Gli antipastini golosissimi di Tanishka
E arriviamo al tema piccante: sono diversi i piatti “belli incazzati”, come ama scherzare Milan, niente che non consenta, però di abbracciare sul palato gusto e consistenza di tutti gli altri ingredienti. «Se non lasciassi percepire il resto, il mio ruolo sarebbe del tutto inutile. È compito del cuoco saper bilanciare a dovere gli ingredienti e lasciare che si apprezzi anche quella spinta piccante, senza trascinare nell’oblio tutto il resto», commenta Milan. Una cura percepibile già nella preparazione del curry: che non è una miscela di polverine fatta e finita, ma una cottura precisa, un sugo corposo che accoglie carni, pesce, verdure, spezie sempre diverse da non aggiungere tout court nel brodo o in una salsa senza criterio. Al contrario, vanno prima accuratamente tostate così da evitare quella fastidiosa sensazione farinosa che appiattisce il palato e sfocia in un amaro impastato.

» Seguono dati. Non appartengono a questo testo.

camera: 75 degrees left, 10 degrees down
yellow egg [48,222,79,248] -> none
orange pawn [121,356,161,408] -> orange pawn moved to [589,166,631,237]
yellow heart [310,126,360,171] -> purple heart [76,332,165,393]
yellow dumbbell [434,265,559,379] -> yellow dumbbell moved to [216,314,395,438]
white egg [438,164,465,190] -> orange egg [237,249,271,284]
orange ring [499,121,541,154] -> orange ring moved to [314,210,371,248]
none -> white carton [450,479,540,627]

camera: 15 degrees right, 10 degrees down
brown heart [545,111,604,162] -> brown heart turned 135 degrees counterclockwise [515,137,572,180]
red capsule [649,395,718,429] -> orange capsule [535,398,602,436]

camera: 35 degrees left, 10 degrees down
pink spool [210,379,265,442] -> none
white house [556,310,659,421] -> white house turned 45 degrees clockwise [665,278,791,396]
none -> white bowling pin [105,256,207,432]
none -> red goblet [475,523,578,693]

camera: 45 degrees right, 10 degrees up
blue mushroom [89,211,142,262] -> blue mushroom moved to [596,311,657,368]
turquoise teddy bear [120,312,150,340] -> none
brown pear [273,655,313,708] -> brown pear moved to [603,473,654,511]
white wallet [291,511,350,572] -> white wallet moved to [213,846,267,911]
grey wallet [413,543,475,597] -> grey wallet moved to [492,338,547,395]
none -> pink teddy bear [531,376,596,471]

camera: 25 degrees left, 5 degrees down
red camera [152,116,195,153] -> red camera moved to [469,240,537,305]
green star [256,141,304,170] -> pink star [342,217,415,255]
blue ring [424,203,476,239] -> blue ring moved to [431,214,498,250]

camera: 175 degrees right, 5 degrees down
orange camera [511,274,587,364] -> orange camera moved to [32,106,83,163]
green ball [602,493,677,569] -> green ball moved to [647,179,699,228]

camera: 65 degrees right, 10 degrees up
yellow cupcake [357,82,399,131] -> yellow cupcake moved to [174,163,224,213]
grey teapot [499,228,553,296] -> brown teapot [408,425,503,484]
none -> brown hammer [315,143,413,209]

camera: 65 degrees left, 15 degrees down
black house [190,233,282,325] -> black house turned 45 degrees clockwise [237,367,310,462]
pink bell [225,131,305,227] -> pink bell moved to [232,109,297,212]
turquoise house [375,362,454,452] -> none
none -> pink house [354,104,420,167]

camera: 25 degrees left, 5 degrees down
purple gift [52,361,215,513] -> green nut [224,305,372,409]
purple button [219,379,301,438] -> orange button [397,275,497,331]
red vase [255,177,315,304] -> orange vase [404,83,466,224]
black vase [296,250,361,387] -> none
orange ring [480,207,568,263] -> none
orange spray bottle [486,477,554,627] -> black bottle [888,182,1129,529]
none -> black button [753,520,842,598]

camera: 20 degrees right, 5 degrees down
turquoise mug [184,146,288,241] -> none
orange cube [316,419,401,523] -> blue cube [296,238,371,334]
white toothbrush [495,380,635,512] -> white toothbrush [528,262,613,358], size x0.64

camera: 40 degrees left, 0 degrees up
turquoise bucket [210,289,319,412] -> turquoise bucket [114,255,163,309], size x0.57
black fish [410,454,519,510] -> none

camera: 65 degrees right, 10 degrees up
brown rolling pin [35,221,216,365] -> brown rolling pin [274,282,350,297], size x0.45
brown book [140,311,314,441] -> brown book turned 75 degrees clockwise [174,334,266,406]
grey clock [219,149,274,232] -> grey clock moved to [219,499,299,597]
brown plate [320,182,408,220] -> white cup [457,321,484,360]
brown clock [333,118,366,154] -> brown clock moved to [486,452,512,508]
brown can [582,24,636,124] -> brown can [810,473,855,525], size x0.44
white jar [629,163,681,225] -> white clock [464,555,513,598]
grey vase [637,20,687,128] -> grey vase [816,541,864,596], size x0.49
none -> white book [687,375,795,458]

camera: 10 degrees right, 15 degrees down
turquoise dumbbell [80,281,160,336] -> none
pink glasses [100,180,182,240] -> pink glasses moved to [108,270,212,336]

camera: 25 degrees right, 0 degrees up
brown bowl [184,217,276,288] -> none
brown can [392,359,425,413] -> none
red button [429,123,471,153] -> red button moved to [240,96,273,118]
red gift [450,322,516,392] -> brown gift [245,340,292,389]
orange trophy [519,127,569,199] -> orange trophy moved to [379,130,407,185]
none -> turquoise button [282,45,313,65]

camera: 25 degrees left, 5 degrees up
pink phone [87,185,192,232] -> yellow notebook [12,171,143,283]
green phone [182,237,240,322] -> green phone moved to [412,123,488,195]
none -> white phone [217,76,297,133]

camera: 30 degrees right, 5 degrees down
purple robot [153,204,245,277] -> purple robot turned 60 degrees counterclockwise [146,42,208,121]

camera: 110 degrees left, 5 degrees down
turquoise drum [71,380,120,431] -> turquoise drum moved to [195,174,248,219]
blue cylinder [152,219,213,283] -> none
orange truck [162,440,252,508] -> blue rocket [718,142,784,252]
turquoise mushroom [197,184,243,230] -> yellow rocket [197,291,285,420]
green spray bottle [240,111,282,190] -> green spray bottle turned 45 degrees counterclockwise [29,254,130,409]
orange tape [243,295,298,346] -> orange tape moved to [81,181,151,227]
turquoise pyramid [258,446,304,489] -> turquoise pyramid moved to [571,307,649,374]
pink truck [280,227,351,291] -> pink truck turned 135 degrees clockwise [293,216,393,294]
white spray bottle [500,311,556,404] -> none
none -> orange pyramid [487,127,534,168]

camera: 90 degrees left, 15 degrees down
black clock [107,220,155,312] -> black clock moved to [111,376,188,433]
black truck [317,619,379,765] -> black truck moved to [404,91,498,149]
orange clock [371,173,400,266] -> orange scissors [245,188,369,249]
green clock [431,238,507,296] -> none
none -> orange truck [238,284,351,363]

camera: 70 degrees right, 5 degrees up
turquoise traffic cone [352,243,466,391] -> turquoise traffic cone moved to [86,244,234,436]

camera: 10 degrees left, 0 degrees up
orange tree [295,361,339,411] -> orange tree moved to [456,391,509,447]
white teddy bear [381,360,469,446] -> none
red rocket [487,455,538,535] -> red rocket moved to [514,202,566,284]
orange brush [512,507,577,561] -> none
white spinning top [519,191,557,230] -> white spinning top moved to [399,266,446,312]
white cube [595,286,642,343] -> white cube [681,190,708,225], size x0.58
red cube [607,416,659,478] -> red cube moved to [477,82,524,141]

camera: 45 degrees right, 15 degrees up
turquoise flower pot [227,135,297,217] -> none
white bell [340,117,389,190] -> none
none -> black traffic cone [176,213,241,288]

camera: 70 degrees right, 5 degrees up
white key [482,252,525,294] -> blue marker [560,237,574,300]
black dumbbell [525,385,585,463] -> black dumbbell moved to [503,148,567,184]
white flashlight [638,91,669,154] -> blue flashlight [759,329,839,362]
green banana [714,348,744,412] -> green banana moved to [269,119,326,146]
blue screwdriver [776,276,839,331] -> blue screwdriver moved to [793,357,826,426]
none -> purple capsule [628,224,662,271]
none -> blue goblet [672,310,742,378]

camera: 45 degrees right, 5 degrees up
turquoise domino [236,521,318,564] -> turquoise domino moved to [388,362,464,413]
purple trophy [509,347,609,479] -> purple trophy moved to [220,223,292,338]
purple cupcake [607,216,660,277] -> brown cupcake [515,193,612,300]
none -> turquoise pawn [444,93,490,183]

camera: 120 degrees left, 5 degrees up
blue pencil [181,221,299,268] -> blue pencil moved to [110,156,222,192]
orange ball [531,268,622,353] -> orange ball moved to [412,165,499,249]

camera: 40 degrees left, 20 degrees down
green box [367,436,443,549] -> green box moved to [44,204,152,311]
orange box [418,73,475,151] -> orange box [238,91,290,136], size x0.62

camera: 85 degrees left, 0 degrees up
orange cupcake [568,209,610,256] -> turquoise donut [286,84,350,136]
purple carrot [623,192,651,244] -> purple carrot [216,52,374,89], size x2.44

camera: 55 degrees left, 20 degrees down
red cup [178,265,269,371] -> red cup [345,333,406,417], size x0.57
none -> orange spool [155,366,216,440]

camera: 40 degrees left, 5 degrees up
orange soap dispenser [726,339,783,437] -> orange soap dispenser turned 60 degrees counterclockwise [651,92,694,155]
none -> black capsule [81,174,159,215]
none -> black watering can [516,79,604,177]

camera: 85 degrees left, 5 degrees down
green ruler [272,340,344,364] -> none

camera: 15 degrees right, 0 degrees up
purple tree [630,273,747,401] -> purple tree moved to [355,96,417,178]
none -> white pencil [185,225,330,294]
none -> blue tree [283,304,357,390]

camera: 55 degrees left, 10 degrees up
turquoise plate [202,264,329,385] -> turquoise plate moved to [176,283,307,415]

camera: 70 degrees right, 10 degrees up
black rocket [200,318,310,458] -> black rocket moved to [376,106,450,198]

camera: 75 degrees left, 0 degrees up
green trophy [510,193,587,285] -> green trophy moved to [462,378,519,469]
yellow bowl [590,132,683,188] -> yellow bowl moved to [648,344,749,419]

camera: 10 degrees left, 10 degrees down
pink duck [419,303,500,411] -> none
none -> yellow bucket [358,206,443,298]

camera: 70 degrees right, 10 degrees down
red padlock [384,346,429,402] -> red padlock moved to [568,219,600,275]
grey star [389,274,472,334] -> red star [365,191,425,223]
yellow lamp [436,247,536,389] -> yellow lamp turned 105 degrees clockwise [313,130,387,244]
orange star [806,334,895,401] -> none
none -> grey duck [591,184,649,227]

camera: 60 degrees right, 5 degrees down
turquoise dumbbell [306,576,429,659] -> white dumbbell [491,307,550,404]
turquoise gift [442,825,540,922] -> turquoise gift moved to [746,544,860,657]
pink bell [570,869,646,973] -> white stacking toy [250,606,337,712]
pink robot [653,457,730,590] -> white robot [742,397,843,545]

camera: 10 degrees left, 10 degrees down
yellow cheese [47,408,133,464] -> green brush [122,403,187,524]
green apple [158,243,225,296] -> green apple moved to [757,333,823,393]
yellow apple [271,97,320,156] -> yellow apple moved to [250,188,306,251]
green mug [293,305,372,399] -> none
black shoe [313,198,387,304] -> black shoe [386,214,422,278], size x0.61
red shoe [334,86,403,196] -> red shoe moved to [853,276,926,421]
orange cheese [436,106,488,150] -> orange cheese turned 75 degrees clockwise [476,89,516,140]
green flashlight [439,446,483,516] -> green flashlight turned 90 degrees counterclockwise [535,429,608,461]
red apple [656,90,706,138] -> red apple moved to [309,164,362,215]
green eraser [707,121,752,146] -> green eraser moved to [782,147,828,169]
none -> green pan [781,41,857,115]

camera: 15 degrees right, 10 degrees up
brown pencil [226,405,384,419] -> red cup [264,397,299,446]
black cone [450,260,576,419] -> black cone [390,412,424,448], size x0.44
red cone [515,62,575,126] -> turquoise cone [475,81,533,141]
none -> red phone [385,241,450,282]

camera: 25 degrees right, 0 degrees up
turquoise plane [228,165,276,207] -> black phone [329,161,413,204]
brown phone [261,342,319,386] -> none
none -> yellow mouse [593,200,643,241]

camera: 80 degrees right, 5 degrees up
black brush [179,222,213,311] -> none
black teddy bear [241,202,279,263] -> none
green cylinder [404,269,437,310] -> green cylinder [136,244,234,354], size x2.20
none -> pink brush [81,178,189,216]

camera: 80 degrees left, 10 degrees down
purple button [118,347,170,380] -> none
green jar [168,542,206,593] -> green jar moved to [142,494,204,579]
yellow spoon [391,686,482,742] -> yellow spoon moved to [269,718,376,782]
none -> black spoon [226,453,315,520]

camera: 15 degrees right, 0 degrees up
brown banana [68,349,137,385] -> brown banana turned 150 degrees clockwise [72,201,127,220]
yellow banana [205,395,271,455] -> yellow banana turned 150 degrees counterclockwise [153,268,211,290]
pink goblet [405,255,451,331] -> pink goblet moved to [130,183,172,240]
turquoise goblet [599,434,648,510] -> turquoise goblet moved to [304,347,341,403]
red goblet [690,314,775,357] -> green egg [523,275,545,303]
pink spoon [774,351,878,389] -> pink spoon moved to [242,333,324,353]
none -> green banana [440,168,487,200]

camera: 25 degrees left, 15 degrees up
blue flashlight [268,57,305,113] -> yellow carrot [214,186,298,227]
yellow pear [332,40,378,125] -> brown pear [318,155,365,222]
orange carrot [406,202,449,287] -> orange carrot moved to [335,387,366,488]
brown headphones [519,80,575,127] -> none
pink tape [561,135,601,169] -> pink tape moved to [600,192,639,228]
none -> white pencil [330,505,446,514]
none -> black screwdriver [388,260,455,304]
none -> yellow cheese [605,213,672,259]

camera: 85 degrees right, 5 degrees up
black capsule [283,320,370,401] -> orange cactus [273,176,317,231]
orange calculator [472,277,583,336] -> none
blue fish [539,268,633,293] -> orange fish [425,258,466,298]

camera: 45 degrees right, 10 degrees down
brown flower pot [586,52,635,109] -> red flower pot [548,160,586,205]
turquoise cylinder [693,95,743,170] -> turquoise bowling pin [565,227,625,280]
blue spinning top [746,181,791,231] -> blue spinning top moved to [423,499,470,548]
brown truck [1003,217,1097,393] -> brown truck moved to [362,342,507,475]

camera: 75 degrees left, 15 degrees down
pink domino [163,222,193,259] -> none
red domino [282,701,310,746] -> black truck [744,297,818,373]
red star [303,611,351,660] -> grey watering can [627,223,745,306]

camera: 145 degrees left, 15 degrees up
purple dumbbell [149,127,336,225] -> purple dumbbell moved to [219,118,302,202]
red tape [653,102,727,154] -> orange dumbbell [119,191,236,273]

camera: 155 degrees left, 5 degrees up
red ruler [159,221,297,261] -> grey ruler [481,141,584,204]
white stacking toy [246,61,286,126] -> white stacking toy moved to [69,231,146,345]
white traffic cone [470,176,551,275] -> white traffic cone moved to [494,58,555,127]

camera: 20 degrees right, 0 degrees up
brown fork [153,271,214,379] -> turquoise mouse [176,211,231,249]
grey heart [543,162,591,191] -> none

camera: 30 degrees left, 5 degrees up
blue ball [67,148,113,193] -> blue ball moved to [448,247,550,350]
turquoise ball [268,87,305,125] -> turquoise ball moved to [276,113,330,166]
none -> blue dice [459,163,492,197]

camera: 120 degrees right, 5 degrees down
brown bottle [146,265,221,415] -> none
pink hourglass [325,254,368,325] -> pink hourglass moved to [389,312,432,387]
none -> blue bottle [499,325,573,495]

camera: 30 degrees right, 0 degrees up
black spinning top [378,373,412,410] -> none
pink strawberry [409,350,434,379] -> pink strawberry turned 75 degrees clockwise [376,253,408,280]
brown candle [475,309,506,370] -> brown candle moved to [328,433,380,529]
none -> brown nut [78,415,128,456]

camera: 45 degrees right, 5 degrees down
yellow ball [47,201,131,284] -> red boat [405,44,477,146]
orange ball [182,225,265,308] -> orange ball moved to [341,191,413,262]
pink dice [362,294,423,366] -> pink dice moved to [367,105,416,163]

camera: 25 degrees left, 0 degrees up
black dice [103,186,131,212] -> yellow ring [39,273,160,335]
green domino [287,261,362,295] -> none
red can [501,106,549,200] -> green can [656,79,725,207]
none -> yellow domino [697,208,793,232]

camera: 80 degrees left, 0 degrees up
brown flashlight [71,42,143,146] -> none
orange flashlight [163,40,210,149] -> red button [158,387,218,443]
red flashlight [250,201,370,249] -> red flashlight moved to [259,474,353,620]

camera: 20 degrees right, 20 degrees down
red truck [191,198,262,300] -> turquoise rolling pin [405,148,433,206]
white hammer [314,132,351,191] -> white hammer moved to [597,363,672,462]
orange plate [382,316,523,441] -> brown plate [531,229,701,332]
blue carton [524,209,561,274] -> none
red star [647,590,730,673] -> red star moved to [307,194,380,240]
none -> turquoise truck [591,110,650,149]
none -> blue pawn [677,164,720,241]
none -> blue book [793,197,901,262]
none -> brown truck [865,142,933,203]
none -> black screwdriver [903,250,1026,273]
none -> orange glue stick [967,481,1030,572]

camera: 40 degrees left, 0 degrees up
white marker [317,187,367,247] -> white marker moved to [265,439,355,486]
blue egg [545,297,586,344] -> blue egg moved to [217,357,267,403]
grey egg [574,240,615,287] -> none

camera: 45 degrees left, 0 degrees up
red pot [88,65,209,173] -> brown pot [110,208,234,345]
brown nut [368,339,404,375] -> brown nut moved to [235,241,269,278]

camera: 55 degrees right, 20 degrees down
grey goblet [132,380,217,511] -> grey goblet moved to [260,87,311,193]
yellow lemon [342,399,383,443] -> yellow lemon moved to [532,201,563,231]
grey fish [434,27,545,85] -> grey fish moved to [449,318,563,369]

La sala del ristorante Tanishka, a Milano
Si impara tanto alla tavola di Tanishka, perfetta tra le varie cose per gli intolleranti al glutine. D’altronde la produzione di grano in Sri Lanka è davvero limitata e perciò si punta soprattutto sul consumo del riso utilizzato anche sotto forma di una farina sottilissima, base di un vasto assortimento di piatti tipici. Uno su tutti il Pittu: si parte dalla farina, ruvida, impastata con appena un goccio d’acqua e condita con abbondante cocco rapè per irrobustine la consistenza e apportare gusto – ingrediente che si ripete anche per domare i toni accesi -; dopodiché il composto viene aggiunto in un cilindro di alluminio e cotto a vapore. Una volta pronto, viene servito con del curry – il nostro con pesce spada - e poi uno stufato di kekiri al tamarindo, a metà tra un meloncino e un cetriolo, dalla polpa soda e poco acquosa.

Il Pittu, un piatto a base di farina di riso
Il cilindro viene svuotato nel piatto e la sua massa sgranata gradualmente, boccone per boccone, come un cous cous, in accompagnamento agli intingoli. Il cocco e la sua ruvidità assorbono il leggero piccante, ma anche il timbro amaro del pesce spada, mentre il kikiri è pulente, appena acerbo. Riso, che torna anche nel piatto per eccellenza, una pietanza che fa tanto casa, famiglia, celebrazione, gioia. Parliamo del Batmule con riso speziato, melanzane dolci fritte, spezzatino di manzo piccante, gamberi piccanti, friggitelli in acciaru, quindi fermentati nell’aceto di cocco e semi di senape nero, curry di jackfruit, per consistenza assimilabile a un pulled pork, impiegato nella realizzazione di carni vegetali, poi anacardi fritte e pappadom da sbriciolare e mescolare con tutto il resto.
Cucina zero glutine, ma anche zero lattosio e questo per un principio tanto basilare quanto curioso: il popolo cingalese non apprezza le note lattose, trovandole sgradevoli all’olfatto e perciò cerca di limitarne al massimo l’uso, burro compreso.
Quello al Tanishka è un breve, ma intenso viaggio nel cuore di una cucina che ha tanto da raccontare: potente, ricchissima, deliziosa.